CONSIGNES:
1. Recopiez à l'identique le passage du texte source qui s'ouvre sur les mots contenant « Pendant son séjour » et se clôt sur « de s’y installer. ».
2. D'après le texte source, quels peintres sont désignés comme les maîtres de Plossu ?

TEXTE SOURCE:
Les maîtres de Plossu sont Corot et Malevitch ; deux peintres dont il est difficile de rapprocher le propos, sinon par l’élégant quiétisme de chacun. Au fil des années passées au Nouveau Mexique, on voit, peu à peu, moins de Corot et plus de Malevitch dans ses photographies ; le paysage de Corot, le jardin de lumière, est rendu plus âpre par l’expérience de la solitude américaine, et se transforme en jardin de poussière, jardin de cendres. Ce qui ne veut aucunement dire que Plossu est devenu un photographe américain, transformation impossible et qu’il ne souhaite pas. Il n’a jamais vraiment troqué son humanisme européen pour le nihilisme américain, ni abandonné son pathos pour l’ironie américaine. Mais il est parvenu à une compréhension qui lui permet de faire coexister les deux points de vue dans sa perception.

Pendant son séjour au Nouveau Mexique, Plossu a appris que la photographie américaine ne se résumait pas à un index iconographique de sujets exotiques, brillants dans leur banalité, mais qu’elle était surtout un ensemble d’attitudes, de stratégies, d’idéologies picturales, tout à la fois déterminant la compréhension que l’Amérique a d’elle-même et déterminées par elle. Le travail américain de Plossu a des antécédents ; il avait trouvé le Nouveau Mexique au Sénégal bien avant de trouver le Sénégal au Nouveau Mexique. Métaphoriquement, Plossu connaissait déjà le désert américain avant de décider de s’y installer.

ENTRÉES FOURNIES:
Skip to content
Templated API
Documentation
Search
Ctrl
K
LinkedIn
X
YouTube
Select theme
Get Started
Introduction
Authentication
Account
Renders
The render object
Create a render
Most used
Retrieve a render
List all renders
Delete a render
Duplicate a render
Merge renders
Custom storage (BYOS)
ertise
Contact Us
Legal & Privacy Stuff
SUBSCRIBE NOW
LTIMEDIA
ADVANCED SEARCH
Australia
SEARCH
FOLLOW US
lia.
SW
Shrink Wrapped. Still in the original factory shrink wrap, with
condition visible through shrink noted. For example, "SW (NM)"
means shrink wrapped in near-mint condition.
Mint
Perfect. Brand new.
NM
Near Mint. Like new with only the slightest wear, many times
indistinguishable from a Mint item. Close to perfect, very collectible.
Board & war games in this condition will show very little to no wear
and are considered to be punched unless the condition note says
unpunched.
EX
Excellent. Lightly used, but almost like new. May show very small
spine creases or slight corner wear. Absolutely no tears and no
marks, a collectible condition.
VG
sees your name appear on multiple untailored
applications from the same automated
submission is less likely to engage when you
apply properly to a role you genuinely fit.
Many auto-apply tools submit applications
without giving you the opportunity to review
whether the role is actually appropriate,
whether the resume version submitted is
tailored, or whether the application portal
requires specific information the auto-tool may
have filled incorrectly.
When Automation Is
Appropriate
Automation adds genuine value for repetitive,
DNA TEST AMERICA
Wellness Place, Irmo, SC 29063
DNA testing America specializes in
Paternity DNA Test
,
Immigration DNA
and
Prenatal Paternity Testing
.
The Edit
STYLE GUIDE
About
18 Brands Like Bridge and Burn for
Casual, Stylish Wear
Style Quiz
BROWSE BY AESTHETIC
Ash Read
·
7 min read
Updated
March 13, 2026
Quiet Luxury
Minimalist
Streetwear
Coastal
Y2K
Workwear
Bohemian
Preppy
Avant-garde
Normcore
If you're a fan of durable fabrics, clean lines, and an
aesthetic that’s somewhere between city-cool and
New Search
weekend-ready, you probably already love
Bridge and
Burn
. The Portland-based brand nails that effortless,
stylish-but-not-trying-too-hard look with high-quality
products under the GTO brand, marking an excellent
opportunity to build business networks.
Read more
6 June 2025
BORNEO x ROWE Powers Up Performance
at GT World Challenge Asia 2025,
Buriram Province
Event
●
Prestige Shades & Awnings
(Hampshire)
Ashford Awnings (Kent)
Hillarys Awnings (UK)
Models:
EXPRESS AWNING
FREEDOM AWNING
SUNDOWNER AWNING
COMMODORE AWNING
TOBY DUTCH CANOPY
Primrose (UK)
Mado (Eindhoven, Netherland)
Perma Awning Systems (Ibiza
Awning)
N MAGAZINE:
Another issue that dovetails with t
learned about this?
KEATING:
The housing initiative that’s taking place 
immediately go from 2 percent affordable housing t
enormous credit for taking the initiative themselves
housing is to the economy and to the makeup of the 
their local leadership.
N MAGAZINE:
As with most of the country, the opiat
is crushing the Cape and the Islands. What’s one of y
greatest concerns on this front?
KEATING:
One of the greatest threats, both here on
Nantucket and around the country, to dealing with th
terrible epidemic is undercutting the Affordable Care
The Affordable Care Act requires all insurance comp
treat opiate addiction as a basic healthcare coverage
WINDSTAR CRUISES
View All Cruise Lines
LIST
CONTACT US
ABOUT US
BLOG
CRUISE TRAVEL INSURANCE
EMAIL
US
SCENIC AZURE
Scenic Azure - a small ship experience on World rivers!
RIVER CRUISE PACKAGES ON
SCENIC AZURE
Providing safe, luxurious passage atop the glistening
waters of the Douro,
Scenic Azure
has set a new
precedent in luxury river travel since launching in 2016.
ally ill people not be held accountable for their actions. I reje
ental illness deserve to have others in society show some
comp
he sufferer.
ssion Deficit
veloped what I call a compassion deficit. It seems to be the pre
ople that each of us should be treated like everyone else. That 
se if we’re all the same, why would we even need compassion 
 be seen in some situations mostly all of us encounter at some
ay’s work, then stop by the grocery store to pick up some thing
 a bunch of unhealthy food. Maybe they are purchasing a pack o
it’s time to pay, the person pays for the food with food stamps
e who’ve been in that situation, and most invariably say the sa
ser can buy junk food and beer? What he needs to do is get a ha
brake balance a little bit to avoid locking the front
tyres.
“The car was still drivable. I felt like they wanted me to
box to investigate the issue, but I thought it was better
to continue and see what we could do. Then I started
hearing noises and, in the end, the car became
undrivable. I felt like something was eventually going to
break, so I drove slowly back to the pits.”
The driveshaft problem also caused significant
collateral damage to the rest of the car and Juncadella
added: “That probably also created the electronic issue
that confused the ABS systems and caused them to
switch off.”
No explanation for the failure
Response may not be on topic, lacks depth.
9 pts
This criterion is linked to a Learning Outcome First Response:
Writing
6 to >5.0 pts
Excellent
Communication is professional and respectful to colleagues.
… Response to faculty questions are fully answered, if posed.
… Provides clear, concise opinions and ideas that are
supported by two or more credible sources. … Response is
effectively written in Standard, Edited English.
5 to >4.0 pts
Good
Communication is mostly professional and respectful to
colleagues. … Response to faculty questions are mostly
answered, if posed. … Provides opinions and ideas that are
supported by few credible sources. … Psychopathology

RÉPONSES NUMÉROTÉES:
1.
Pendant son séjour au Nouveau Mexique, Plossu a appris que la photographie américaine ne se résumait pas à un index iconographique de sujets exotiques, brillants dans leur banalité, mais qu’elle était surtout un ensemble d’attitudes, de stratégies, d’idéologies picturales, tout à la fois déterminant la compréhension que l’Amérique a d’elle-même et déterminées par elle. Le travail américain de Plossu a des antécédents ; il avait trouvé le Nouveau Mexique au Sénégal bien avant de trouver le Sénégal au Nouveau Mexique. Métaphoriquement, Plossu connaissait déjà le désert américain avant de décider de s’y installer.

2. Corot et Malevitch.